Textauszug:

§

Von Javier Cáceres, Berlin

Eigentlich habe er "gar nix zu Corona sagen wollen", sagte Dirk Zingler, der Präsident von Union Berlin, am Donnerstag kurz vor Beginn der Mitgliederversammlung seines Vereins. Sondern? Er wolle lieber über die "sportlich erfolgreichste" und "wirtschaftlich wertvollste" Zeit in der Vereinsgeschichte seiner Köpenicker reden. Union stand am Vorabend der Liga-Visite von RB Leipzig (Freitag 20.30 Uhr) auf dem sechsten Tabellenplatz, ist im DFB-Pokal und in der neuen europäischen Conference League weiterhin aussichtsreich vertreten, auch die wirtschaftliche Lage ist zufriedenstellend. Aber: Corona! Bei diesem Thema ist Zingler, 57, leicht entflammbar.

"Wir sind im Vollchaos, in einem katastrophalen Zustand", rief Zingler also am Donnerstag, "es war für mich nicht vorstellbar, wie schlecht dieses Land geführt werden kann." Einer der aktuellen Anlässe, die ihm die Zornesröte ins Gesicht treiben, sind die Debatten über das voll ausgelastete Stadion beim Spiel Köln gegen Gladbach in der Vorwoche. Es gehe, so Zingler, bei der Kritik daran nicht um die Vermeidung von Infektionen, sondern nur um die Vermeidung bestimmter Bilder und angeblicher Stimmungen im Land: "Wir regen uns auf über ein volles Stadion. Aber wir regen uns nicht auf über lange Schlangen an Impfzentren mit zu wenig Kapazität und zu wenig Impfstoff."

Dass Deutschland in der Pandemie dabei zuschaue, wie 30 000 unterbezahlte Pflegekräfte sich neue Jobs suchen müssen und 6000 Intensivbetten verloren gingen, findet Zingler empörend. "Der Staat hätte sofort sagen können: Alles medizinisches Personal, alle Pflegekräfte kriegen brutto gleich netto. Vielleicht hätte man dann weniger Pflegekräfte verloren." An anderer Stelle hingegen habe man erkennen können, was alles im Nu umsetzbar ist. Denn es sei keine Sekunde gezögert worden, "Milliarden für ausgefallene Umsätze an Unternehmen" zu zahlen. Der Staat, schimpfte der Union-Boss, müsse "zuerst seine Hausaufgaben machen und erst dann die Grundrechte der Menschen einschränken".

Zum Fall Kimmich sagt Zingler: "Da fehlen mir die Worte"

§

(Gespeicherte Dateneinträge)
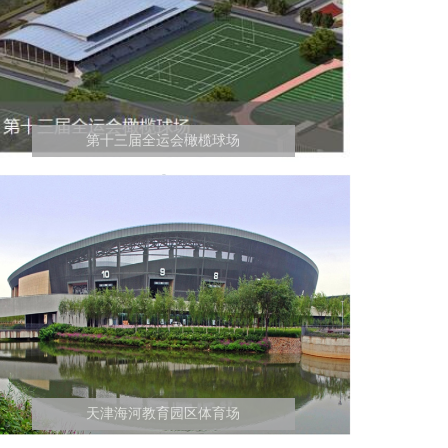
第十三届全运会橄榄球场
天津海河教育园区体育场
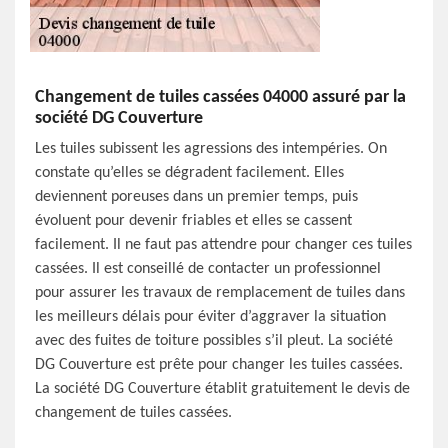
Changement de tuiles cassées 04000 assuré par la
société DG Couverture
Les tuiles subissent les agressions des intempéries. On
constate qu’elles se dégradent facilement. Elles
deviennent poreuses dans un premier temps, puis
évoluent pour devenir friables et elles se cassent
facilement. Il ne faut pas attendre pour changer ces tuiles
cassées. Il est conseillé de contacter un professionnel
pour assurer les travaux de remplacement de tuiles dans
les meilleurs délais pour éviter d’aggraver la situation
avec des fuites de toiture possibles s’il pleut. La société
DG Couverture est prête pour changer les tuiles cassées.
La société DG Couverture établit gratuitement le devis de
changement de tuiles cassées.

§

Arbeitsauftrag A:
Auf welchem Tabellenplatz stand Union Berlin laut dem Textauszug am Vorabend des Spiels gegen RB Leipzig?
Arbeitsauftrag B:
Schreiben Sie aus dem Textauszug wortgetreu ab, beginnend bei „Von Javier Cáceres, Berlin“ und endend bei „Zingler, 57, leicht entflammbar.“.

Lösung A:
Auf dem sechsten Tabellenplatz.

Lösung B:
Von Javier Cáceres, Berlin

Eigentlich habe er "gar nix zu Corona sagen wollen", sagte Dirk Zingler, der Präsident von Union Berlin, am Donnerstag kurz vor Beginn der Mitgliederversammlung seines Vereins. Sondern? Er wolle lieber über die "sportlich erfolgreichste" und "wirtschaftlich wertvollste" Zeit in der Vereinsgeschichte seiner Köpenicker reden. Union stand am Vorabend der Liga-Visite von RB Leipzig (Freitag 20.30 Uhr) auf dem sechsten Tabellenplatz, ist im DFB-Pokal und in der neuen europäischen Conference League weiterhin aussichtsreich vertreten, auch die wirtschaftliche Lage ist zufriedenstellend. Aber: Corona! Bei diesem Thema ist Zingler, 57, leicht entflammbar.